Sensible Justice: Alternatives to Prison. - book reviews

Washington Monthly, Dec, 1997 by Joseph D. McNamara

Reader beware: Sensible Justice: Alternative to Prison is not what it appears at first glance. The subtitle of the book suggests, and the bookjacket promises, that the author will explore "creative solutions some states and cities nationwide have devised to tackle America's expensive and controversial prison problem" Instead, David Anderson, a journalist and former member of the New York Times board, provides a more or less conventional journalistic road map of how we made prisons a growth industry.
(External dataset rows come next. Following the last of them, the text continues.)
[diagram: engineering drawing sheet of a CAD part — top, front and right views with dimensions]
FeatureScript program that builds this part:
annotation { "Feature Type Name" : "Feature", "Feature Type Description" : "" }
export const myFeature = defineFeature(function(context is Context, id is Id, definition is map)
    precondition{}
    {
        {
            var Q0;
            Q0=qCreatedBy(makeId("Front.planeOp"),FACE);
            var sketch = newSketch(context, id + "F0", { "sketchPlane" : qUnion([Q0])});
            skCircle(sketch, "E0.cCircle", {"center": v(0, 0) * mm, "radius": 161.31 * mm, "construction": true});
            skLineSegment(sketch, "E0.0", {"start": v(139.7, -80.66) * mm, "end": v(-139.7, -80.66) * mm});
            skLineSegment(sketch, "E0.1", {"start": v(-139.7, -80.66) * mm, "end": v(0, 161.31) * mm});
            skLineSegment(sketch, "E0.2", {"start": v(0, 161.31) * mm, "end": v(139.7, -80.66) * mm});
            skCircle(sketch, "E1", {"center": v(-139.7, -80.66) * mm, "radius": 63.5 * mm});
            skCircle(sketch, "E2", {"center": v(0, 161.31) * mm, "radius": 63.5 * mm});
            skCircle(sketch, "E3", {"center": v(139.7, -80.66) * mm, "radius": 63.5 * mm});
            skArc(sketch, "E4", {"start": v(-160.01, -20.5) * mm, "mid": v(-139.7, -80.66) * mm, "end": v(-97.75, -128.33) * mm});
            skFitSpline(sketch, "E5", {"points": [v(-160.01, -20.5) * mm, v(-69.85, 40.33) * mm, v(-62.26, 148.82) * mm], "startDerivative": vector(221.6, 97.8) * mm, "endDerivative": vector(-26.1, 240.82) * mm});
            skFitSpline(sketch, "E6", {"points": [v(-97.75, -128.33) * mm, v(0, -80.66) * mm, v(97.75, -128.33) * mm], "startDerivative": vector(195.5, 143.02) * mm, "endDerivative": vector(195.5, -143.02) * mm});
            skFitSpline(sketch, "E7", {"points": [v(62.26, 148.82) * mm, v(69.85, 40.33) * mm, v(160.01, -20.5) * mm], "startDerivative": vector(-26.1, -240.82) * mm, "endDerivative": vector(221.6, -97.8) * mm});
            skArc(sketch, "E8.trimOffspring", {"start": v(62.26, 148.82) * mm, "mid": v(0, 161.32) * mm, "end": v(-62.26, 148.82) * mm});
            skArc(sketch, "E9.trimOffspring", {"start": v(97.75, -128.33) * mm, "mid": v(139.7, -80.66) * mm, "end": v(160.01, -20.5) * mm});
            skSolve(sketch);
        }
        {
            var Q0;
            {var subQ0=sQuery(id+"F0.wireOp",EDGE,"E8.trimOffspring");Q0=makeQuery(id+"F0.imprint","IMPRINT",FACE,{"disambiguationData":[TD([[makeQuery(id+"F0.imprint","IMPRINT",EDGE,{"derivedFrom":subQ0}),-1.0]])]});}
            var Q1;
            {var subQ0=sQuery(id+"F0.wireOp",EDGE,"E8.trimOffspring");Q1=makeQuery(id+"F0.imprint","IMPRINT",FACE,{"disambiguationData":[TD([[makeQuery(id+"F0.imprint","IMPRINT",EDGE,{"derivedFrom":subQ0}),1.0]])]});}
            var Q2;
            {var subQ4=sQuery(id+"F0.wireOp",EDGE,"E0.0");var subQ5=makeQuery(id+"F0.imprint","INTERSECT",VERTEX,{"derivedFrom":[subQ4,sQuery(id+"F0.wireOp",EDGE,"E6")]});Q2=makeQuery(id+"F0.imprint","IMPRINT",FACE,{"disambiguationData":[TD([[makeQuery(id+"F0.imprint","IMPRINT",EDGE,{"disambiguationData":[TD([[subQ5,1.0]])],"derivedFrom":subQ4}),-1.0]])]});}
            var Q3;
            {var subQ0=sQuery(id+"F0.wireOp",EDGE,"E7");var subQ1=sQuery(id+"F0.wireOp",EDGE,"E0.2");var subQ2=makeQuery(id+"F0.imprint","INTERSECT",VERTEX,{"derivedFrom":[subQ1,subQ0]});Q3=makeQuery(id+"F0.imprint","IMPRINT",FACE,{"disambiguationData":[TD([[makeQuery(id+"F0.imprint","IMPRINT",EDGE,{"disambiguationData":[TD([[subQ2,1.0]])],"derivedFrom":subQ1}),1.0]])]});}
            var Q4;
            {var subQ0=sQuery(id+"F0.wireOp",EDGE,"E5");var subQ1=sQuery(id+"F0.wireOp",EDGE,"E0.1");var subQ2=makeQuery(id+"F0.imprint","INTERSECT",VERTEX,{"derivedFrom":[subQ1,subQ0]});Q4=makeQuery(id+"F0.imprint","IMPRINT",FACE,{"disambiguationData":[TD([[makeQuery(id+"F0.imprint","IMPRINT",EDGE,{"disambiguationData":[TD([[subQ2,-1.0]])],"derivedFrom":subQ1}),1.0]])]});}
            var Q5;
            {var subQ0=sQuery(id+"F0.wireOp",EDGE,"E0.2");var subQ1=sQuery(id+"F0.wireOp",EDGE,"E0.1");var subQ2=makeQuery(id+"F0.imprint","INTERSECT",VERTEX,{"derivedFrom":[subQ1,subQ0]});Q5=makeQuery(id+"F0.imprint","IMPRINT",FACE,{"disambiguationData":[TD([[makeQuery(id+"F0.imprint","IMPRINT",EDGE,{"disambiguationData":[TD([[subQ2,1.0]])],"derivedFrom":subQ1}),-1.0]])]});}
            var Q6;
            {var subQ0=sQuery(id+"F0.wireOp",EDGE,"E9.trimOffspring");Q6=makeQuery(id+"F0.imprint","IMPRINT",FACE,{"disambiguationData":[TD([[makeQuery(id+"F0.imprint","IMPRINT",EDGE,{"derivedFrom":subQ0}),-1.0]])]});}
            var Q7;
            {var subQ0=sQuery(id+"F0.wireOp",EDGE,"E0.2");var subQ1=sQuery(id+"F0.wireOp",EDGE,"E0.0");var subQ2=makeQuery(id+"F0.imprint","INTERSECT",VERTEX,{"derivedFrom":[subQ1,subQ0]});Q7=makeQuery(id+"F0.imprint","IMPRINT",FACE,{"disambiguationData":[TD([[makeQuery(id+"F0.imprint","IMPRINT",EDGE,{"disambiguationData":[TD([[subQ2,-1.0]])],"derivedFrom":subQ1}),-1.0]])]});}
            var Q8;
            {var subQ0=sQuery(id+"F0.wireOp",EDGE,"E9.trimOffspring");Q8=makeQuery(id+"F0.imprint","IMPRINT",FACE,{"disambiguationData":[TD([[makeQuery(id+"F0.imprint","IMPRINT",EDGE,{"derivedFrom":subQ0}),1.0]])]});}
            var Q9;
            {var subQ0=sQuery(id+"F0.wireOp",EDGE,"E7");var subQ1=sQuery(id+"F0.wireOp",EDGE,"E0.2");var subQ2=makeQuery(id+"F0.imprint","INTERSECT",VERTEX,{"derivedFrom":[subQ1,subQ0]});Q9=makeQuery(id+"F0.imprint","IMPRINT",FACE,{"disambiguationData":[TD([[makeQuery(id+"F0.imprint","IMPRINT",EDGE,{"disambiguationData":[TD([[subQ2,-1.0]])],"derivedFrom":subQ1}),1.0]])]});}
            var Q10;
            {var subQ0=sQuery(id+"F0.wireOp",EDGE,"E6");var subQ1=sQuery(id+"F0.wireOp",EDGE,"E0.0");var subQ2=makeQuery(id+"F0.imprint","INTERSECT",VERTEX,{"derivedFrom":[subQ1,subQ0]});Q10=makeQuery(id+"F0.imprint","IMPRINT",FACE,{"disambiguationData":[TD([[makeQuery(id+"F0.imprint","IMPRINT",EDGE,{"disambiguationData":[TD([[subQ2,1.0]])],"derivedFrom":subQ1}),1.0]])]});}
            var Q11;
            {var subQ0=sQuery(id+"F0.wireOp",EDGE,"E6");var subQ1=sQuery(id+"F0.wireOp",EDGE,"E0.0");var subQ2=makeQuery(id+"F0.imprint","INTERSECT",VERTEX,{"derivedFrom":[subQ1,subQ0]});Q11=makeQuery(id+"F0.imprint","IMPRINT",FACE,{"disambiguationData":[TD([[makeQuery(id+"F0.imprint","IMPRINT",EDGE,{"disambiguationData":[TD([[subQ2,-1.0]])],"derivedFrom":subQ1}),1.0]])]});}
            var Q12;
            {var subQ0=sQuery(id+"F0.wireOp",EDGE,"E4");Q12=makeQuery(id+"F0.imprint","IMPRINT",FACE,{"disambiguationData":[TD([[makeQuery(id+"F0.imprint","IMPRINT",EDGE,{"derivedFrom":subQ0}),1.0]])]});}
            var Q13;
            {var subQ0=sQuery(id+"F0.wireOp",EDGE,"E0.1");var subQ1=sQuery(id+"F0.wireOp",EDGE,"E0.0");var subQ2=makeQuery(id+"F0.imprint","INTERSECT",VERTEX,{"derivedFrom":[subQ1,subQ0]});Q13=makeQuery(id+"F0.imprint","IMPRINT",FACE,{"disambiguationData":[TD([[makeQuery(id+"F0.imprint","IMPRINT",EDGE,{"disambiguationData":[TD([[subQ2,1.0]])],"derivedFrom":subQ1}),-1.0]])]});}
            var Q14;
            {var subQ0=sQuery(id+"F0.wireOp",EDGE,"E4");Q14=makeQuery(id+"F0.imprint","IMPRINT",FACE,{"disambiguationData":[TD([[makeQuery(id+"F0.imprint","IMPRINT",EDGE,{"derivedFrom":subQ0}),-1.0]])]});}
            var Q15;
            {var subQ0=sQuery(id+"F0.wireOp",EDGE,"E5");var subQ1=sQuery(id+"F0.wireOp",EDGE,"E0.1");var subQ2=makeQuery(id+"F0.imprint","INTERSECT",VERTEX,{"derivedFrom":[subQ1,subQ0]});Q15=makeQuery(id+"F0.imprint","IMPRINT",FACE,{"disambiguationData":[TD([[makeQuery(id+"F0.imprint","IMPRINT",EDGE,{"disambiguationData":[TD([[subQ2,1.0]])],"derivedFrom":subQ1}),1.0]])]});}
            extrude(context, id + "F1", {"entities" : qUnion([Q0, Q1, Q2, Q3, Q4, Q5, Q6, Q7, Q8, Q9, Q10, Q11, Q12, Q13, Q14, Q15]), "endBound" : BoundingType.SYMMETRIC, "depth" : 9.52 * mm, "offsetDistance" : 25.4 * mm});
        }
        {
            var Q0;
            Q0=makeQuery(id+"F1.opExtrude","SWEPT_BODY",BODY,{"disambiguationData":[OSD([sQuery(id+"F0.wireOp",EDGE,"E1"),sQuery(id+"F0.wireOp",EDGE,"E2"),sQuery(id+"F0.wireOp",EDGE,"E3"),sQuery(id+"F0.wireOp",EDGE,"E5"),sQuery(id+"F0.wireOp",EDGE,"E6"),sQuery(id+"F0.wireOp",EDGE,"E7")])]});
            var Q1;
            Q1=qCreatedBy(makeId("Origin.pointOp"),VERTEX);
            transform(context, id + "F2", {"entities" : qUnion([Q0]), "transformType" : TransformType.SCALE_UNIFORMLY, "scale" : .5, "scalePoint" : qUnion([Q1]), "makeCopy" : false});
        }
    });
Granted, there is much to examine concerning the vast increase in the number of Americans incarcerated over the past two decades. It is remarkable that we now have roughly 1.5 million people behind bars and 45 million under some form of penal control -- most of whom have been sentenced for nonviolent crimes. But even in exploring this phenomenon, Anderson oversimplifies, claiming that Republicans, the prison-building industry, and the National Rifle Association were the prime movers in the enactment of more punitive policies. The NRA did call for increased penalties for the use of firearms during a crime as a way of obstructing gun-control legislation, but those sentenced under so-called firearm enhancements make up a minor percentage of those incarcerated. The prison-building lobby came along after the political rhetoric denouncing crime. And although many Republicans like to rage about law and order, the harshest mandatory sentences in history were passed by a Democratically controlled Congress. Likewise, severe sentences-including the death penalty for some 50-odd federal crimes-increasingly have been championed by President Clinton, who has boasted that he must be doing something right because there were more than a million Americans in prison. Anderson also fails to mention that it was Barry Goldwater and Lyndon Johnson who first raised crime as a national issue in presidential campaigns (until then, it was viewed as a local matter), leading to increased publicity and alarm, and producing the present "crisis" atmosphere legislation on federal and local levels.
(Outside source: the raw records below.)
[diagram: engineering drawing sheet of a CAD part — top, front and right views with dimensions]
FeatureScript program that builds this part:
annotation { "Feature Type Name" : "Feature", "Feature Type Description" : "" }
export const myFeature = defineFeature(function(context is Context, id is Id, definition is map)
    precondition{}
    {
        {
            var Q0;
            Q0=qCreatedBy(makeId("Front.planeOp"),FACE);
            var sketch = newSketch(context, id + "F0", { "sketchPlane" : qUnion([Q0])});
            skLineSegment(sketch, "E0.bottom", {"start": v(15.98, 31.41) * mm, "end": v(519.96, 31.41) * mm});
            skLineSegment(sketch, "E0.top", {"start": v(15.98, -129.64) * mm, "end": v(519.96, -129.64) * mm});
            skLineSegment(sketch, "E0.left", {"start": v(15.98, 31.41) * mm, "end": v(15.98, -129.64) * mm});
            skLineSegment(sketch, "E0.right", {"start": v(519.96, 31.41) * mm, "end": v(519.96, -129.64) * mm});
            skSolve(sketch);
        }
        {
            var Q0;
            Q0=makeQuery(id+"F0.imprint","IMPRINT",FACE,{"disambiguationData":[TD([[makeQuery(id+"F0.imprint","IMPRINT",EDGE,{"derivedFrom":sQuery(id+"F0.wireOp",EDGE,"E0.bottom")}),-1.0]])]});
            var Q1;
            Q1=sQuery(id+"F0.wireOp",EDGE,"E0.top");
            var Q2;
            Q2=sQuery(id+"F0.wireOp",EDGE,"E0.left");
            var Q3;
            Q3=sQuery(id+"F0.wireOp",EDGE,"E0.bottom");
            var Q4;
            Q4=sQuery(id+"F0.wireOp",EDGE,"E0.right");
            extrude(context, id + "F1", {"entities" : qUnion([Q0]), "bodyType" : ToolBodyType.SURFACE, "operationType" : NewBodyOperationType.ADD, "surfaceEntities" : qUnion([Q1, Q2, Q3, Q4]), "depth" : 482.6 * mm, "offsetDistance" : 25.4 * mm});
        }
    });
Moreover, although Anderson does allow that journalists helped create the public fear by sensationalizing crime, he barely scratches the surface of the media's culpability. A media study showed that from 1993 through 1996, while the nation's homicide rate was decreasing by 20 percent, television news coverage of murders rose 721 percent. The present corrupt, racist, violent, and ineffective prison system could not exist without media complicity. A journalist like Anderson could have shed light on a phenomenon that conditioned the American public to approve present policies.

Anderson does deserve credit for pointing out the basic inhumanity of those policies, and through anecdotes he tries to combat the dehumanizing of criminals that allows the present treatment. He weakens his own arguments, however, by supporting unproven claims that tough police methods and the increased number of people confined have been partially responsible for decreasing crime rates over the past five years.
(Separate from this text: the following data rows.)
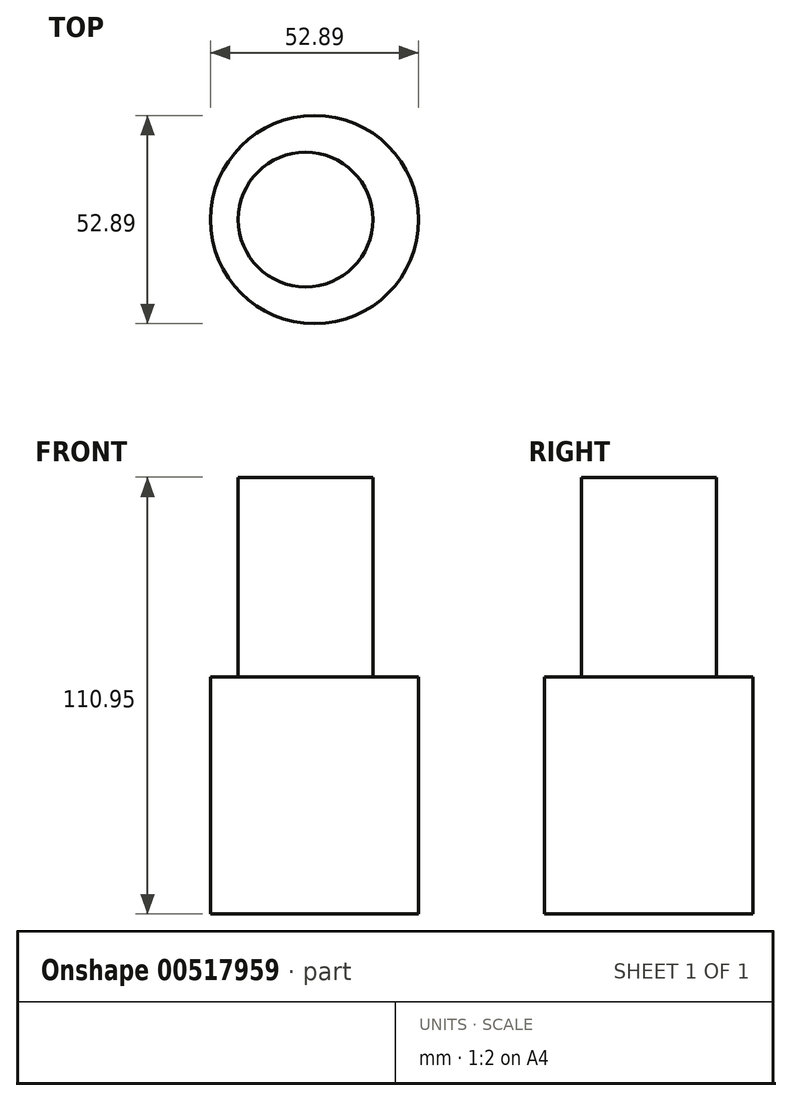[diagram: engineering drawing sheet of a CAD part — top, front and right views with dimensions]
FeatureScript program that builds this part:
annotation { "Feature Type Name" : "Feature", "Feature Type Description" : "" }
export const myFeature = defineFeature(function(context is Context, id is Id, definition is map)
    precondition{}
    {
        {
            var Q0;
            Q0=qCreatedBy(makeId("Top.planeOp"),FACE);
            var sketch = newSketch(context, id + "F0", { "sketchPlane" : qUnion([Q0])});
            skCircle(sketch, "E0", {"center": v(-31.5, 22.2) * mm, "radius": 26.44 * mm});
            skSolve(sketch);
        }
        {
            var Q0;
            Q0 = qSketchRegion(id + "F0", true);
            extrude(context, id + "F1", {"entities" : qUnion([Q0]), "depth" : 5.18 * mm, "offsetDistance" : 25.4 * mm});
        }
        {
            var Q0;
            Q0=makeQuery(id+"F1.opExtrude","CAP_FACE",FACE,{"disambiguationData":[OSD([sQuery(id+"F0.wireOp",EDGE,"E0")])],"isStart":false});
            extrude(context, id + "F2", {"entities" : qUnion([Q0]), "operationType" : NewBodyOperationType.ADD, "depth" : 55.08 * mm, "offsetDistance" : 25.4 * mm});
        }
        {
            var Q0;
            Q0=qCreatedBy(makeId("Top.planeOp"),FACE);
            var sketch = newSketch(context, id + "F3", { "sketchPlane" : qUnion([Q0])});
            skCircle(sketch, "E1", {"center": v(-33.8, 22.23) * mm, "radius": 17.12 * mm});
            skSolve(sketch);
        }
        {
            var Q0;
            Q0=makeQuery(id+"F3.imprint","IMPRINT",FACE,{"disambiguationData":[TD([[makeQuery(id+"F3.imprint","IMPRINT",EDGE,{"derivedFrom":sQuery(id+"F3.wireOp",EDGE,"E1")}),1.0]])]});
            var Q1;
            Q1 = qSketchRegion(id + "F3", true);
            extrude(context, id + "F4", {"entities" : qUnion([Q0, Q1]), "operationType" : NewBodyOperationType.ADD, "depth" : 110.95 * mm, "offsetDistance" : 25.4 * mm});
        }
    });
Getting down to the actual task of exploring alternatives to the current penal system, Anderson makes a courageous plea for temperance in a time of public anger over crime, perceived failure of the courts and correctional programs, and increasing political demagoguery. But his arguments are less than compelling -- and unlikely to influence politicians in the current "tough on crime" atmosphere. He praises mentoring by parole agents and others; sentencing to community work, residential confinement, boot camps, drug treatment; and a variety of approaches in opposition to prison. However, he acknowledges that for the most part, evaluation of these programs does not show lower rates of recidivism for participants. Furthermore, some of the programs that claim success are too new to judge and in many cases are evaluated by those running the programs, with the inevitable inflated claims of success. Finally, while he points out that recidivism rates for offenders who have been incarcerated are no better -- and the fiscal costs of incarceration considerably higher -- than the alternatives to prison, this argument is unlikely to sway public opinion. Polls show that Americans are still fearful of crime and angry at criminals. As such, the public is unlikely to be persuaded that tax dollars spent for prisons are wasted. Most disappointingly, Anderson fails to examine what is perhaps the most promising alternative to the current system of mass incarceration: decriminalizing drug use. By the turn of the millenium it is likely that the majority of inmates will be serving time for non-violent drug offenses. Consequently, it's hard to' understand why the decriminalization option doesn't at least bear exploration.

Joseph D. McNamara, retired police chief of San Jose, Calif., and author of five books, is currently a research fellow at the Hoover Institution.